5. The President of the Tribunal shall be a national of a third State with which both Contracting Parties maintain diplomatic relations.

6. The arbitral tribunal shall decide on the basis of the provisions of this Agreement and the principles of international law and applicable general principles of law recognized by the contracting parties. The Tribunal shall decide by a majority of votes and shall determine its own procedural rules.

7. Each Contracting Party shall bear the costs of the arbitrator, as well as those relating to its representation in the arbitral proceedings.
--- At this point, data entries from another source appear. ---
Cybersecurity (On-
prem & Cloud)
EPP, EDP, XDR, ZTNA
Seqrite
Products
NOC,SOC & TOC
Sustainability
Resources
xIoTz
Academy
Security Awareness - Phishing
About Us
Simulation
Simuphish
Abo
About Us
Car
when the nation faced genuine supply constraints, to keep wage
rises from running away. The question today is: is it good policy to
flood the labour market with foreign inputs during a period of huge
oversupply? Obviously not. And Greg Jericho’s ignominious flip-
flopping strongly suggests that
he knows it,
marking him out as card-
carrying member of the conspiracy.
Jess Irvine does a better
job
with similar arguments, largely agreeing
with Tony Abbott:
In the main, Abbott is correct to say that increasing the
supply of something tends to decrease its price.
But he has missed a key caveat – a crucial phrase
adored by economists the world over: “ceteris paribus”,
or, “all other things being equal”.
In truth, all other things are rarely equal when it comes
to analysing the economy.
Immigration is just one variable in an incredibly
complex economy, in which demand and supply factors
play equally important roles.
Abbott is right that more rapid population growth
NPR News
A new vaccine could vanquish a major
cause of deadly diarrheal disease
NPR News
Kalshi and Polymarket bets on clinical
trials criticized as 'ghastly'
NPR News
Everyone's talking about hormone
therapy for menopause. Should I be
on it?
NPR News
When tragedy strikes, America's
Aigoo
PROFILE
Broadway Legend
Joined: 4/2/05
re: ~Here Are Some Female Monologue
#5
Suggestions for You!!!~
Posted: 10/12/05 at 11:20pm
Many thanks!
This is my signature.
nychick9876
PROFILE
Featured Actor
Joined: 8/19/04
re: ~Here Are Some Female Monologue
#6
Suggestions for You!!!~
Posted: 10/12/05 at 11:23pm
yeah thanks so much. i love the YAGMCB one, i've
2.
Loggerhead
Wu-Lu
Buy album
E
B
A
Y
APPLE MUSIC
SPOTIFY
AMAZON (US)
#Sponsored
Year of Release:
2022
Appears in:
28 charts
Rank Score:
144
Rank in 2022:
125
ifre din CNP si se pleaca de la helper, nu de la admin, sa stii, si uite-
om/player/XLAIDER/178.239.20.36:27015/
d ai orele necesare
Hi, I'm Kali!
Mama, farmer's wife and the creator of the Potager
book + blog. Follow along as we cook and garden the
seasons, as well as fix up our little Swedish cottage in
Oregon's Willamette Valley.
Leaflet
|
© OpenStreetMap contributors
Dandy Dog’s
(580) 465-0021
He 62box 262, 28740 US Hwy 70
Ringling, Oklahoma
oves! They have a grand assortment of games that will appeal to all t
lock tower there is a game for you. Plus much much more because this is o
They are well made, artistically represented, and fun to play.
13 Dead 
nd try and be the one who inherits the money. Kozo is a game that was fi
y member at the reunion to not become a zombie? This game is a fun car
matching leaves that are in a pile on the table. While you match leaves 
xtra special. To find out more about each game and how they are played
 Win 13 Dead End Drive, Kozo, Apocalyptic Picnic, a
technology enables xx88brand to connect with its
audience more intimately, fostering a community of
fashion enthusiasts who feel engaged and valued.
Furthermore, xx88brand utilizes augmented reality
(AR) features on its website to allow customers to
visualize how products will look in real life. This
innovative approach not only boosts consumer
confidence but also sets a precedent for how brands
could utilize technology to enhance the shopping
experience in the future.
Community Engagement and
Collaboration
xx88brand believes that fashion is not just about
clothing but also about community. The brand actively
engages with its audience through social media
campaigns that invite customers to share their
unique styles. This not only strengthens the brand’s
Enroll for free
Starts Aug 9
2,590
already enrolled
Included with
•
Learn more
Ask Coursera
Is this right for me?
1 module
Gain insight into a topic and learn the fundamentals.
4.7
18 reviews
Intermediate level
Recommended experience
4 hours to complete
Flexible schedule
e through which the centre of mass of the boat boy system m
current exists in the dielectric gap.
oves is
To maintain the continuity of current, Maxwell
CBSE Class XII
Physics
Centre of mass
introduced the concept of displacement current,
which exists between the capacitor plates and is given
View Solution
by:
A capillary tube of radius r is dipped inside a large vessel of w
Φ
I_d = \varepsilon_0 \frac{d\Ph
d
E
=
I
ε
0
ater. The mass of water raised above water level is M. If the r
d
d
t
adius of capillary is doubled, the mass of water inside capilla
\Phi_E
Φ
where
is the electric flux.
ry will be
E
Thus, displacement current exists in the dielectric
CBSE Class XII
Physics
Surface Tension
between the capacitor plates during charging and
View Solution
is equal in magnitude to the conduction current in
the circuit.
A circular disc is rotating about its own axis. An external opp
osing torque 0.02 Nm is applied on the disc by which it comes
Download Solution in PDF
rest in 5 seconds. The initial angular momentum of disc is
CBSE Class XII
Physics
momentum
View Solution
The cost of the Chairman and the remaining costs of the proceedings shall be removed in equal parts by the contracting parties unless they agree otherwise.

8. The decisions of the Tribunal shall be final and binding on both contracting parties.

Article XI. Consultations

The Contracting Parties shall consult on any matter relating to the application or interpretation of this Agreement.

Article XII. Final Provisions

1. The Contracting Parties shall notify each other the fulfilment of their constitutional requirements for the Entry into Force of this Agreement. The Agreement shall enter into force 60 days after the date of the last notification.

2. This Agreement shall remain in force for a period of ten years and thereafter shall be extended for an indefinite period. After ten years, this Agreement may be denounced at any time by either Contracting Party, with notice of twelve months notice through diplomatic channels.

3. With respect to investments made prior to the date that was made effective notice of termination of this agreement its provisions shall remain in force for a further period of ten years from that date.

Conclusion

Done at Cartagena de Indias, Colombia, twenty-two (22) days of January 2000, in duplicate in the same vein, in Spanish, both texts being equally authentic.

For the Government of the Republic of Colombia,

Martha Lucía Ramírez de Rincón.

Minister of Foreign Trade.

For the Government of the Republic of Chile,

Juan Gabriel Valdés Soublette

Minister of Foreign Affairs.

Attachments

At the time of signature of the Agreement between the Government of the Republic of Colombia and the Government of the Republic of Chile for the Promotion and Reciprocal Protection of Investments, the Contracting Parties have agreed on the following provisions that are an integral part of this Agreement.

Ad Article I

Notwithstanding paragraph 2 of this Article, the loans are not considered investment.

Ad Article III

1. Nothing in this Agreement shall oblige either Contracting Party to protect investments made with capital or assets that according to the legislation of each Contracting Party shall determine from criminal activities.

2. The provisions of this Agreement shall not apply to matters of taxation.

Ad Article V

1. The invested capital may be transferred only after one year after its entry into the territory of the Contracting Party, except that it provides for more favourable treatment.

2. A transfer shall be deemed to be made "without delay" when it has been made within the period normally necessary for the fulfilment of transfer formalities required by the legislation of the Contracting Party concerned. This period shall not exceed the generally accepted in the practices of international commercial banks.

3. Nothing in this Agreement shall be construed as preventing a Contracting Party from maintaining or adopting measures that restrict transfers where the party faces serious difficulties in their balance of payments, or threat thereof, provided that such restrictions are consistent with the Articles of Agreement of the International Monetary Fund, its Annexes and amendments ratified by each party.

Done at Cartagena de Indias, Colombia, twenty-two (22) days of January 2000, in duplicate in the same vein, in Spanish, both texts being equally authentic.